On the 10th anniversary of Tamil journalist Mayilvaganam Nimalarajan’s murder in the northern city of Jaffna, Reporters Without Borders reiterates its hope that the Sri Lankan government will finally relaunch the police investigation into his death.
The Jaffna correspondent of the BBC’s Tamil and Sinhalese-language services and the Sri Lankan newspapers Virakesari and Ravaya, he was gunned down in his home on 19 October 2000. His killers also injured three other members of his family, including his parents.
Reconciliation in Sri Lanka will require tough government initiatives to combat impunity in high-profile cases such as Nimalarajan’s murder, one of the most shocking killings of the past decade. Now that the war is over, the police and the judicial authorities need the resources and political support that is essential in order to be able to identify and arrest those responsible.
Today, Nimalarajan’s father told Reporters Without Borders: “This has been 10 years of suffering for our family. But my son’s memory is still alive. I would like people to remember him as a courageous journalist who served his community. The government could relaunch the investigation into my son’s murder if it wanted to. It is a question of political will. We want justice to be done.”
Reporters Without Borders went to Jaffna in 2002 to investigate Nimalarajan’s murder.
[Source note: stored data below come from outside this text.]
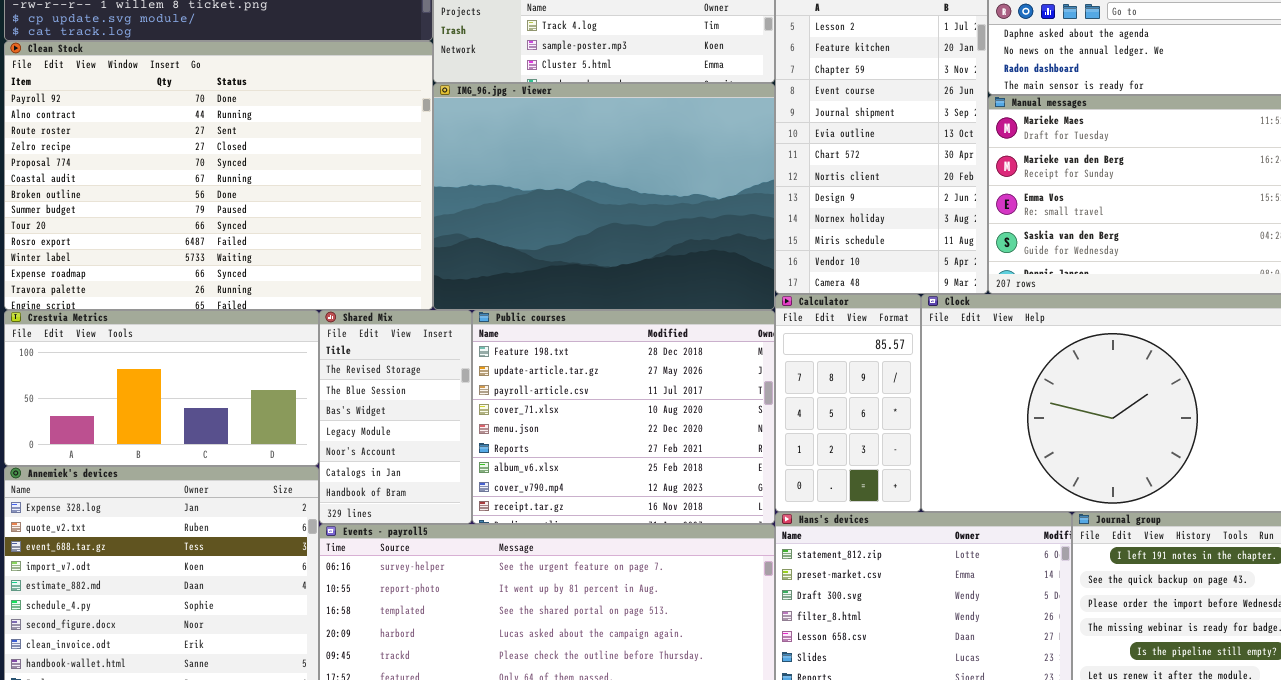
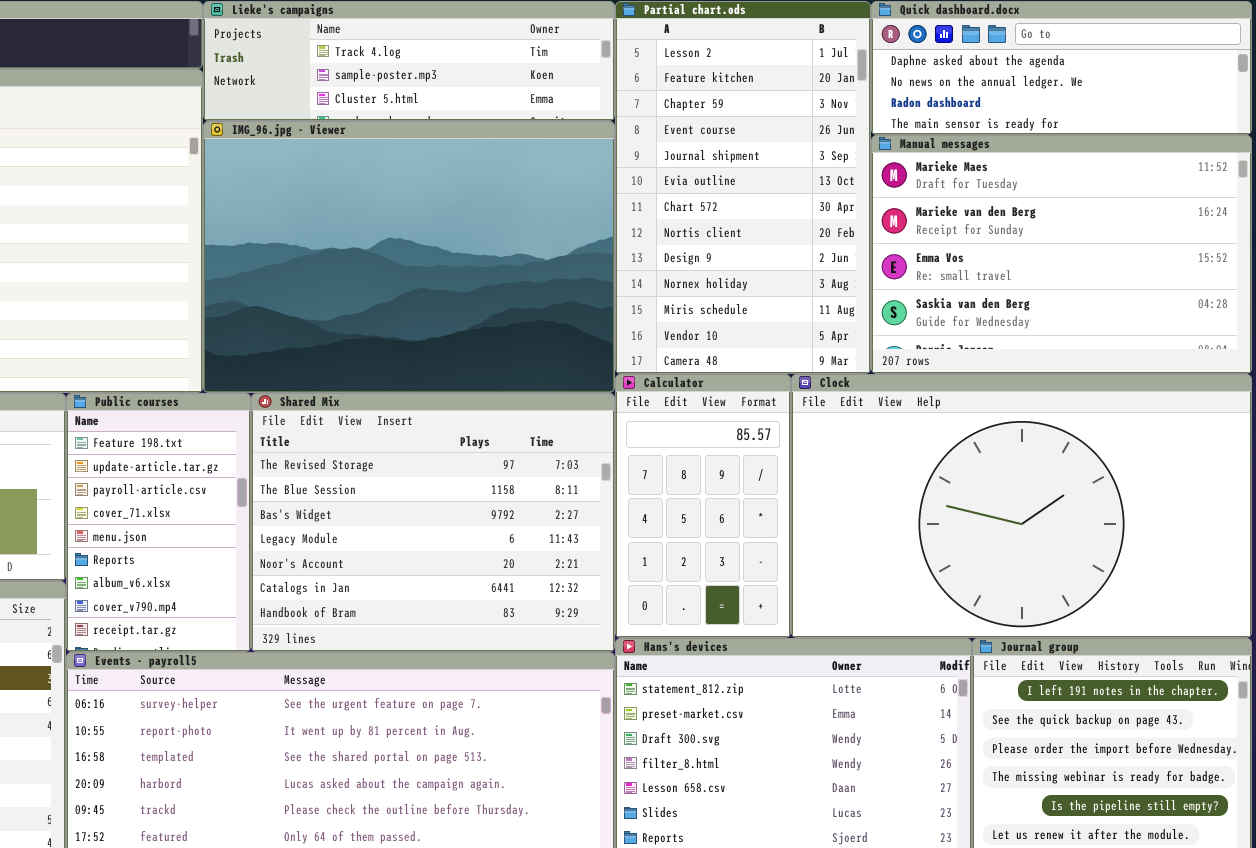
Shared Mix: [319,310,472,524] -> [251,393,615,652], moved, resized
Public courses: [472,310,775,524] -> [66,393,251,652], moved, resized

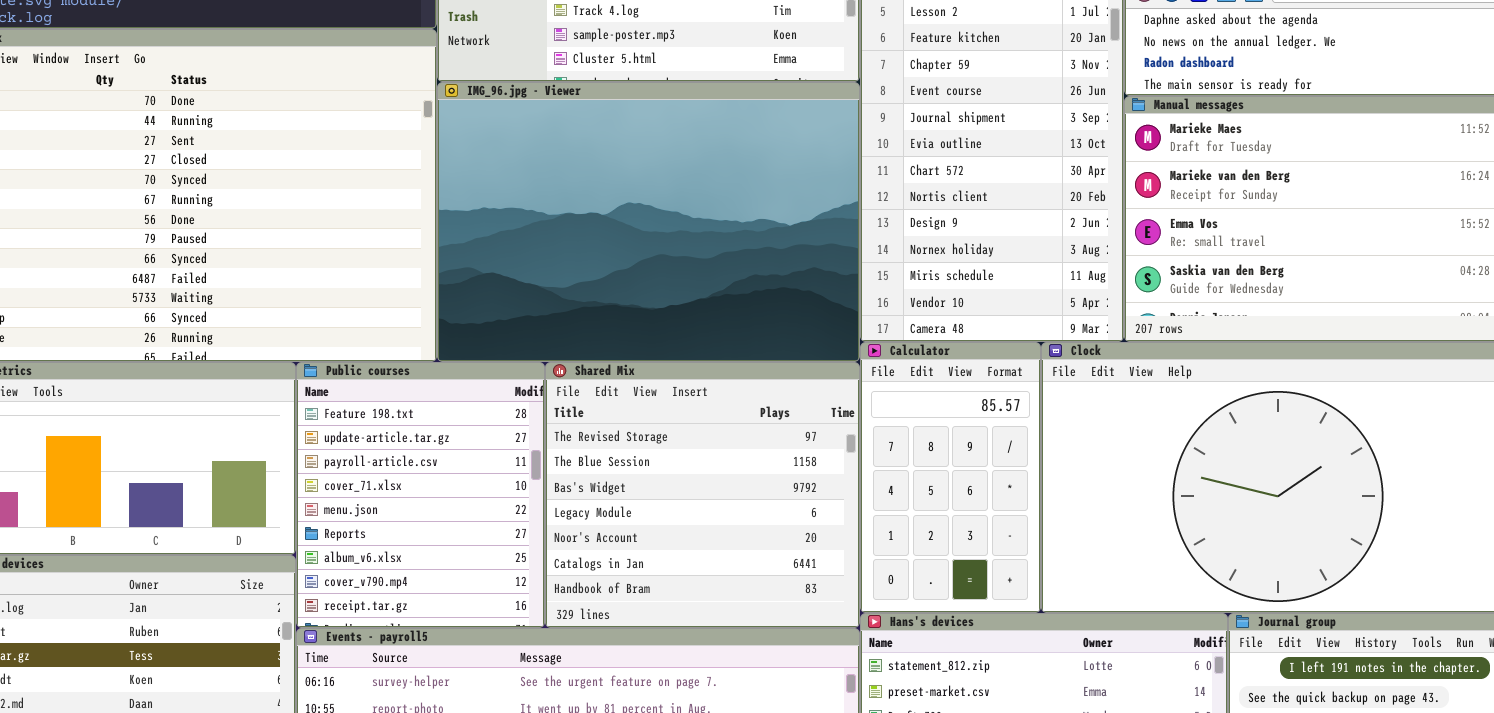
Public courses: [66,393,251,652] -> [296,362,545,628], resized
Shared Mix: [251,393,615,652] -> [545,362,860,628], resized

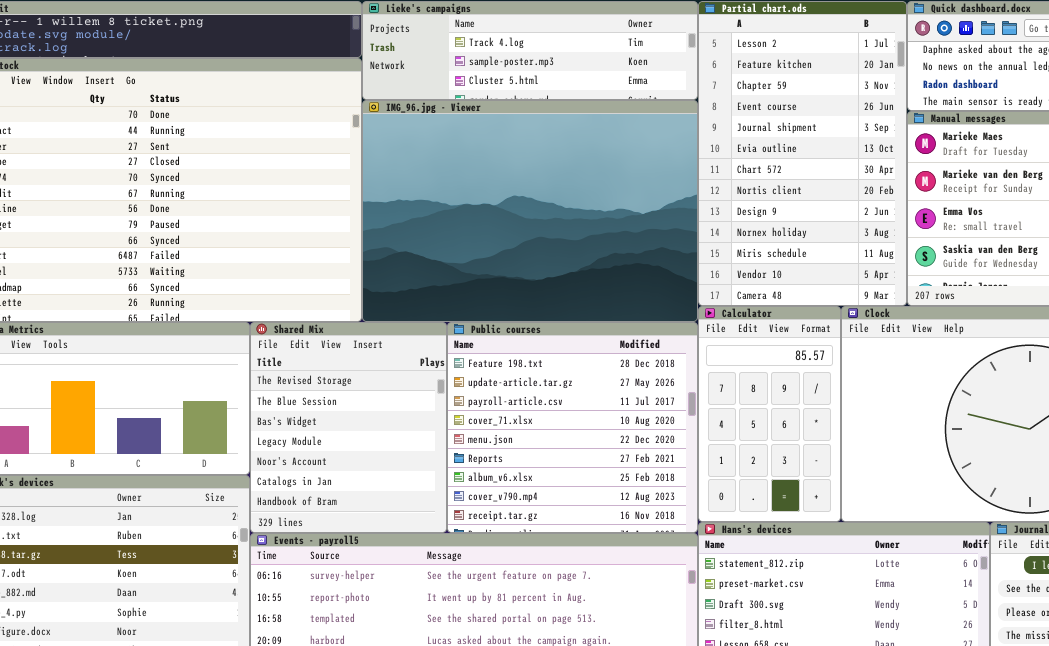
Public courses: [296,362,545,628] -> [447,322,698,533], moved, resized
Shared Mix: [545,362,860,628] -> [250,322,447,533], moved, resized

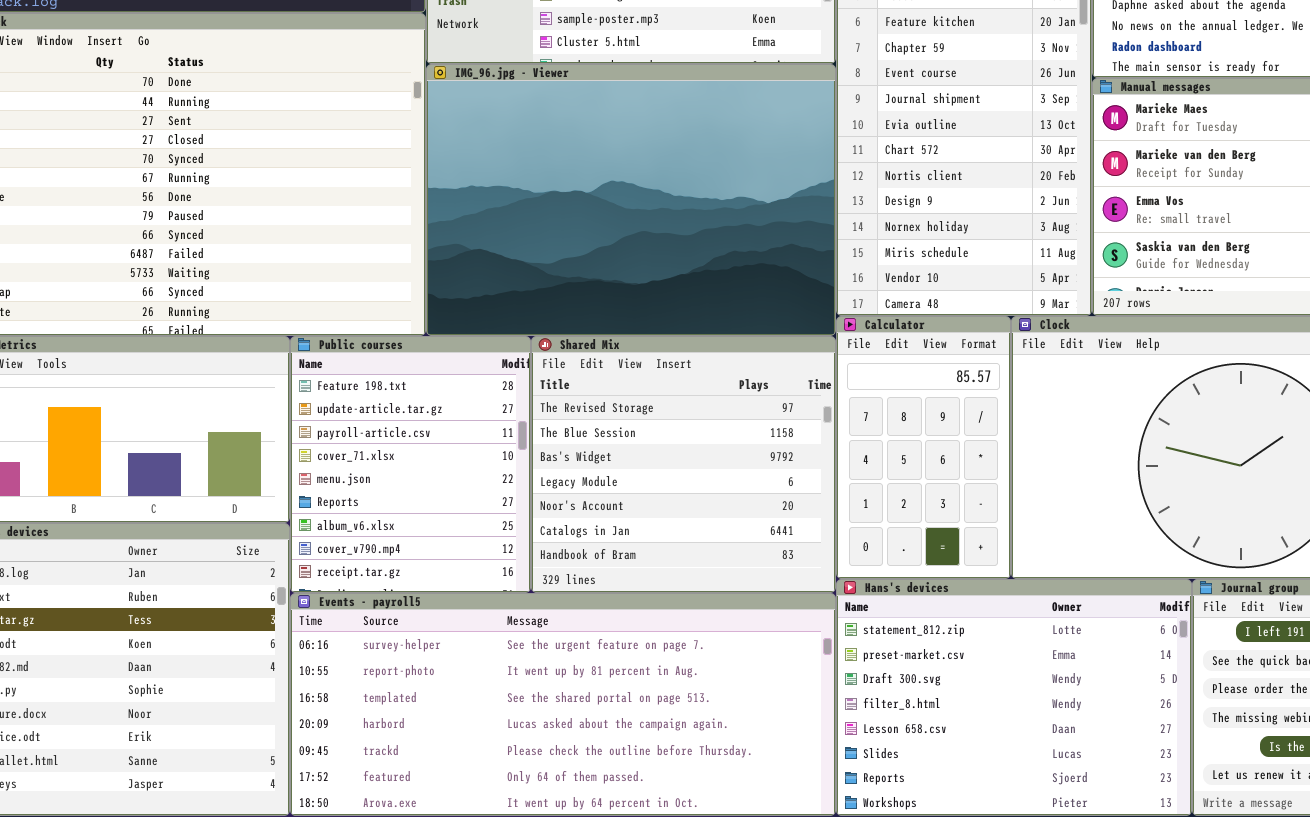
Shared Mix: [250,322,447,533] -> [531,336,836,593], moved, resized
Public courses: [447,322,698,533] -> [290,336,531,593], moved, resized

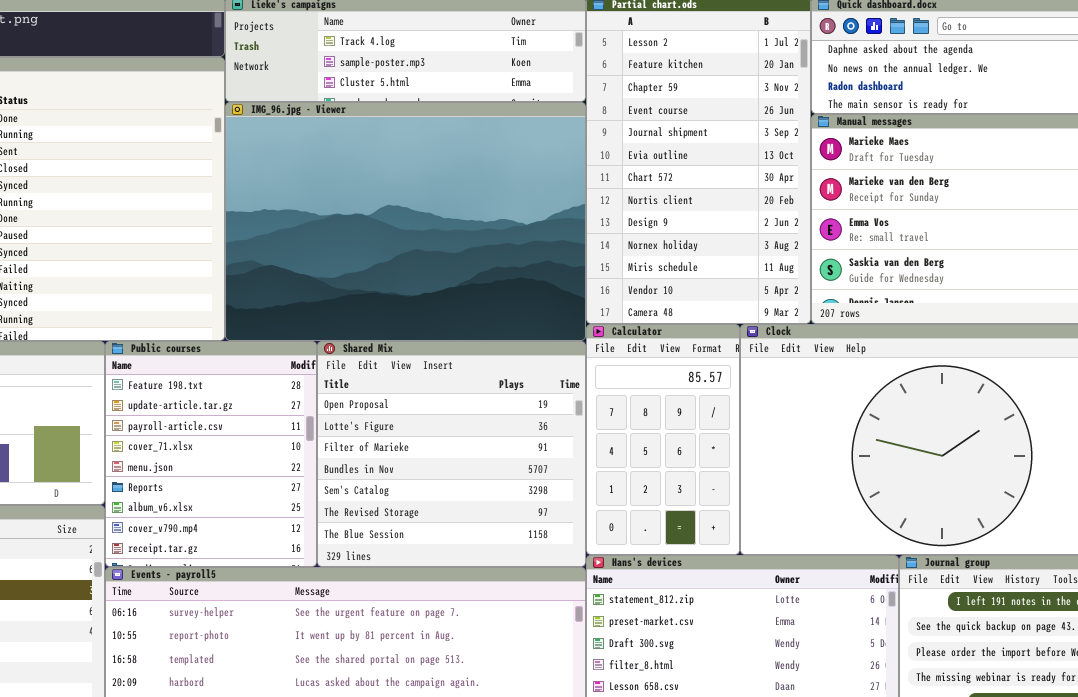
Shared Mix: [531,336,836,593] -> [317,341,586,567], scrolled up 5 rows

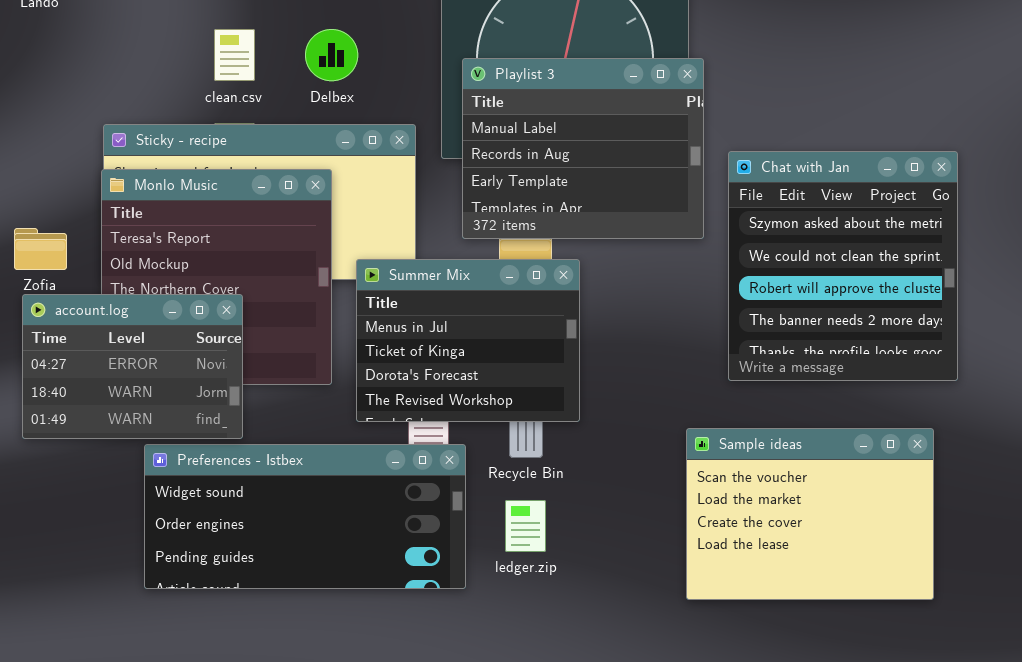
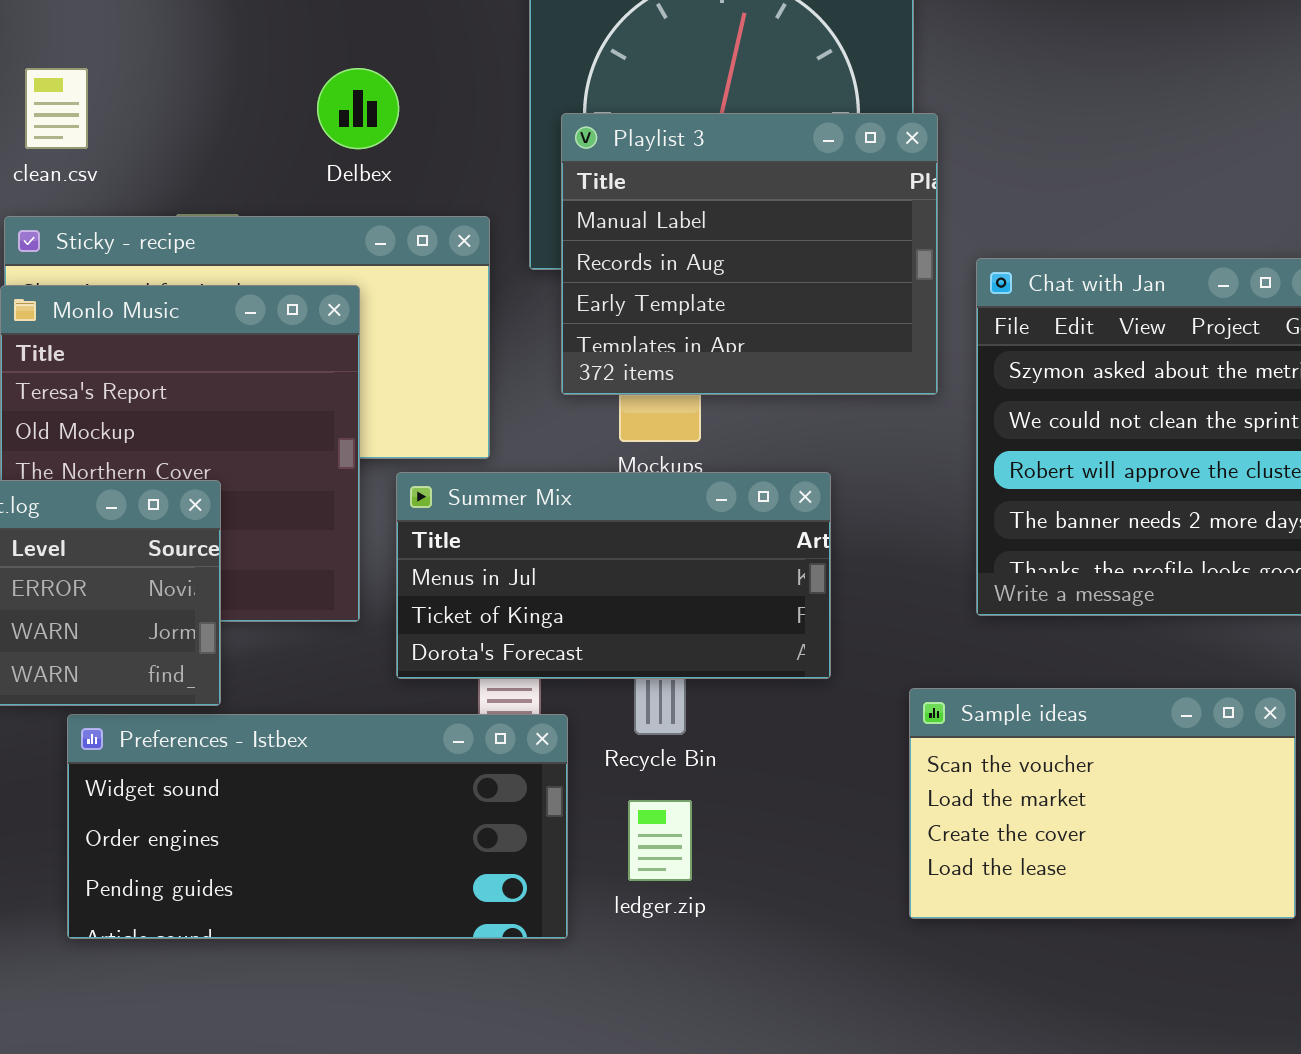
clean.csv: [214,29,255,81] -> [25,68,88,149], moved
Summer Mix: [356,259,580,422] -> [396,472,831,679], resized
Sample ideas: [686,428,934,600] -> [909,688,1296,919], resized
At that time, several suspects had been arrested but after a change of government, the police and certain judges deliberately sabotaged and then blocked the judicial proceedings, which were implicating members of the EPDP, a pro-government Tamil militia whose president is a minister in the current government.
Reporters Without Borders concluded that Nimalarajan, one of the leading Jaffna-based journalists working for the international media, was killed because of his coverage of the political violence before and during the 2000 parliamentary elections.
At least 25 journalists have been killed in Sri Lana since 2000, and three others have gone missing.